Ele tinha mudado seu tom de voz, mas depois ele ver que eu estava encarando ele um pouco assustada, mas não por ele estar falando desse jeito, mas sim por toda a situação, então ele me abraça e me beija.
— Eu amo você – ele fala
— Eu também – eu falo sorrindo para ele.
Capítulo 117
Pesadelo narrando
Eu vejo Maisa descendo o morro e ela vem em minha direção. Eu até levo um susto quando percebo que realmente ela estava vindo em minha direção, já que não estava vindo conversar comigo de forma nenhuma.
— Precisamos conversar – ela fala
— O que aconteceu? – eu pergunto para ela.
— Eu escutei uma conversa de Pedro e Isa agora que me deixou preocupada.
— O que eles estão conversando? Isa está grávida?
— Não , e se fosse não seria preocupação e sim bença – ela fala me olhando.
— O que aconteceu? – eu pergunto – você está me deixando preocupad.
— Isabela levantou a suspeita de que William abusava da Ana e que ela talvez nem seja filha dele – ela me encara – Pensa, Ana tem 15 anos de idade.
— Você está falando sério? – eu pergunto para ela.
— São suspeitas – ela fala – mas parece que Isa tem certeza que aconteceu, que Ana até está com a Marielle a gente sabe que ela não queria ver ela nem pintada de ouro.
— É a filha dele.
— Se for a filha dele Augusto – ela fala me encarando – de qualquer forma, era isso que eu queria te avisar, eles acho que não iriam te falar tão cedo.
— Espera Maisa – eu falo segurando seu braço de leve e ela me encara. – A gente tem que conversar, você sabe disso.
— Não – ela me responde – eu já escutei todos os rumores, tudo o que o povo fala. Eu quero que você seja feliz. Você me ajudou muito e você sabe disso.
— Eu deveria ter matado William quando ele pisou os pés no morro – eu falo encarando ela e os olhos dela enche de lagrimas.
— Você não tem culpa de não ter o matado, fui eu que pedi por causa da Isa também, do Pedro e automaticamente da Marielle e da Ana – ela fala me olhando.
— Vamos conversar – eu falo para ela.
— Eu tenho um carinho imenso por você – ela fala me olhando – e terei uma gratidão imensa também pelo resto da minha vida, eu precios ir vou me atrasar para escola, meus pequenos estão me esperando – eu solto ela – se cuida Augusto.

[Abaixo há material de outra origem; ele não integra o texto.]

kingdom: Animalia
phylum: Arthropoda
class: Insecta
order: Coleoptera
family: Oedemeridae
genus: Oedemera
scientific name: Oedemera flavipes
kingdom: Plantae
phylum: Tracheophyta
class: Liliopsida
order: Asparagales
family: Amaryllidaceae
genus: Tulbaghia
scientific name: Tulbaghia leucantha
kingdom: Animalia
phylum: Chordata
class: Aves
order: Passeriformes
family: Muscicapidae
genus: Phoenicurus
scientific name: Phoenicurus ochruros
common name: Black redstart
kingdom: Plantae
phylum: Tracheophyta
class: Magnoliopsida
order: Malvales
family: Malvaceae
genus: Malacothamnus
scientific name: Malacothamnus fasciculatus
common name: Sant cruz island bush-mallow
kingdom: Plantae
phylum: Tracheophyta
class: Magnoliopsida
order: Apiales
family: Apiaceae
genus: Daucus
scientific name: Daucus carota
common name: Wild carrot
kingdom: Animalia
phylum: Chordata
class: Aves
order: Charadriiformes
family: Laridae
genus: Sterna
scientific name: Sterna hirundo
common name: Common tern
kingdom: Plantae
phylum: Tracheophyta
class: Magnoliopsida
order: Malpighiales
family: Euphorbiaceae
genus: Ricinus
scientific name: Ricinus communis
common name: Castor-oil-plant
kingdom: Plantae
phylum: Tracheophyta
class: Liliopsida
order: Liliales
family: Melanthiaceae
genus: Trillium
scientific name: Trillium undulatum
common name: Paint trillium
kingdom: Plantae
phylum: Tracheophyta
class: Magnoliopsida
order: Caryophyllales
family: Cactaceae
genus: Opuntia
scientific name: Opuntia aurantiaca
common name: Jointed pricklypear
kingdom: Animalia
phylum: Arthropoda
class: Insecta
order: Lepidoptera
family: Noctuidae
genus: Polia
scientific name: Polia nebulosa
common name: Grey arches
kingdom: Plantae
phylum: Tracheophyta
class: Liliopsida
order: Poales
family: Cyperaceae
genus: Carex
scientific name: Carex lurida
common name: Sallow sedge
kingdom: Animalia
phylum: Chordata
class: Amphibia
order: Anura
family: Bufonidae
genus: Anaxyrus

— Você também – eu falo para ela e Maisa desce em direção a escola.
Eu penso em Mari e na formça que ela deve estar com tudo isso, eu vou atrás dela e encontro Mari chegando na casa com um pacote de pão
— Oi – eu falo para ela
— Oi – ela fala me encarando – JK conversou com você?
— Ainda não – eu respondo para ela – mas Maisa escutou Isa falando da suspeita dela para Pedro, de William – ela me interrompe.
— É verdade – ela fala – estou destruída, sem saber como lidar – ela se aporixma – e ainda por cima, ela está grávida dele.
— O que? – eu pergunto para ela.
— Eu queria tanto que essa criança fosse do JK, e não dele – ela fala me olhando.
— Isso é surreal – eu falo para ela – surreal.
— É um gatilho enorme – ela fala me encarando – eu não estou vivendo, estou apenas sobrevivendo nesse momento. Não sei de onde eu estou tirando forças para aguentar tudo isso.
— VocÊ pode contar comigo – eu falo para ela – para o que precisar, você sabe disso – ela me encara.
— Obrigada, eu vou ver se Ana acordou.
Eu volto para Boca e vejo ingrid abrindo o salão, Martin estava na frente da boca com Pedro e JK conversando, ambos me encaram.
— Estava falando com a Mari – eu falo para eles.
— Já contei a eles – Jk fala .
— Vamos m***r esse filho da p**a – Martin fala – o quanto antes.